Security Compliance and Validation Engineer (FIPS)

Job Summary

Join NetApp’s innovative Security development organization as a Security Compliance and Validation Engineer, where you'll be at the forefront of certifying and validating cryptographic modules for ONTAP, NetApp’s flagship operating system. Engage in assessing the compliance of cryptographic modules against the Federal Information Processing Standard (FIPS) 140-3, evaluating devices against the Common Criteria Security Evaluation and participating in the Department of Defense Information Network Approved Products List (DoDIN APL) validation process. This role encompasses a broad scope, including Entropy Source Validation (ESV), Cryptographic Algorithm Validation Program (CAVP), FIPS validations, and Common Criteria validations. This role involves working closely with various teams to track, validate, and maintain security certifications and compliance for our products.

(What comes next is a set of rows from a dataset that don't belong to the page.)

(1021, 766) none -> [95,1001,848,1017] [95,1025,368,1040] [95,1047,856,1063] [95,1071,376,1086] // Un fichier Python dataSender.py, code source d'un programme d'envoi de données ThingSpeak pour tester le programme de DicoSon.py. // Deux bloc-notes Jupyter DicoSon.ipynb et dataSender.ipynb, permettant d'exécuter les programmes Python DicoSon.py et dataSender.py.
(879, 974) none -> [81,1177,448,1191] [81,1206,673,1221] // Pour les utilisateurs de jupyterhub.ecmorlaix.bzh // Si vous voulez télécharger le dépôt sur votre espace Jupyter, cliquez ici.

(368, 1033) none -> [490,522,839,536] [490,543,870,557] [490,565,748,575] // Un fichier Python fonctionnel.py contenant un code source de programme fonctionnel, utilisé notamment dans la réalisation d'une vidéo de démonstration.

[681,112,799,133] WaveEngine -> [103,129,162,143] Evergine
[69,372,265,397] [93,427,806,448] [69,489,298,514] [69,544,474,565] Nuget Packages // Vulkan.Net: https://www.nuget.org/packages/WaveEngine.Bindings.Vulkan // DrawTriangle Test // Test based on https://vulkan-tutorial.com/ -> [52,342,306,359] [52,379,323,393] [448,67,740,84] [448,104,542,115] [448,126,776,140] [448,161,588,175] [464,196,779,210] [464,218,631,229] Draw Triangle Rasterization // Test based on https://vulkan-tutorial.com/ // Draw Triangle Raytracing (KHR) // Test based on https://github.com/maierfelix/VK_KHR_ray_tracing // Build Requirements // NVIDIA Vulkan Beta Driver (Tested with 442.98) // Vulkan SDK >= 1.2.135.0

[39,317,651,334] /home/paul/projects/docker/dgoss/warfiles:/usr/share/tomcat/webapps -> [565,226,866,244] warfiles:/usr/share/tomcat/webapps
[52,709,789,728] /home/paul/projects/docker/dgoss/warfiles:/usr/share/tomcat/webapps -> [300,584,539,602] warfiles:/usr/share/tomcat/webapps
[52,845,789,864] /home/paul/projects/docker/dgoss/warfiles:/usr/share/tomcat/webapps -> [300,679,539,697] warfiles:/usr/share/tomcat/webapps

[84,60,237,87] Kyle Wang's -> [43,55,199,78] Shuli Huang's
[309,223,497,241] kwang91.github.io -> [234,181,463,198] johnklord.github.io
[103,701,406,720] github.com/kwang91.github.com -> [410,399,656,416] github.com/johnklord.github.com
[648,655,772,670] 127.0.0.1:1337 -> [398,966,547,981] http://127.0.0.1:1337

This is a mid-level technical position that requires an individual to be broad-thinking, systems-focused, creative, team-oriented, technologically savvy, able to work in a small and large cross-functional teams, willing to learn and driven to produce results.

Job Requirements

• Ensure ONTAP products comply with FIPS 140-3 and Common Criteria
• Track and validate security certifications, including OpenSSL and other cryptographic modules
• Collaborate with the Product Security Group (PSG) to ensure all certifications are up-to-date and properly documented
• Develop and execute validation plans for security compliance
• Maintain detailed documentation of security compliance processes and validation results
• Report any discrepancies or issues found during validation to the relevant teams
• Perform reviews for various specifications, including test plans, test evidence, security policies, and validation reports
• Configure software/hardware test setup for conducting the validation activities
• Create and update documentation required for certifications submissions and audits

Education

• Requires greater than 3-5 years of technical experience in FIPS 140-2 or FIPS 140-3 validation of cryptographic modules and Common Criteria evaluation
• Experience collaborating with FIPS validation labs for testing cryptographic modules
• Familiar with FIPS 140-3, CAVP/ESV/CMVP programs, cPP and CC standards, and the various validation processes
• Ability to create or use automation tools and frameworks for security validation
• Strong understanding of cryptography and security protocols (TLS, IPsec)
• Good knowledge of cross-compilation and package creation of open-source utilities on Linux as required for above certifications
• Excellent coding skills in Python, C required
• Willing to work on additional tasks and responsibilities that will contribute towards team, department and company goals
• Proficiency in conducting source code reviews and operational tests of cryptographic modules
• Strong interpersonal skills to develop relationships with labs as a technical point-of-contact

Compensation:
The target salary range for this position is 138,780 - 195,030 USD. The salary offered will be determined by the candidate's location, qualifications, experience, and education and may be outside of this range. Final compensation packages are competitive and in line with industry standards, reflecting a variety of factors, and include a comprehensive benefits package. This may cover Health Insurance, Life Insurance, Retirement or Pension Plans, Paid Time Off (PTO), various Leave options, Performance-Based Incentives, employee stock purchase plan, and/or restricted stocks (RSU’s), with all offerings subject to regional variations and governed by local laws, regulations, and company policies. Benefits may vary by country and region, and further details will be provided as part of the recruitment process.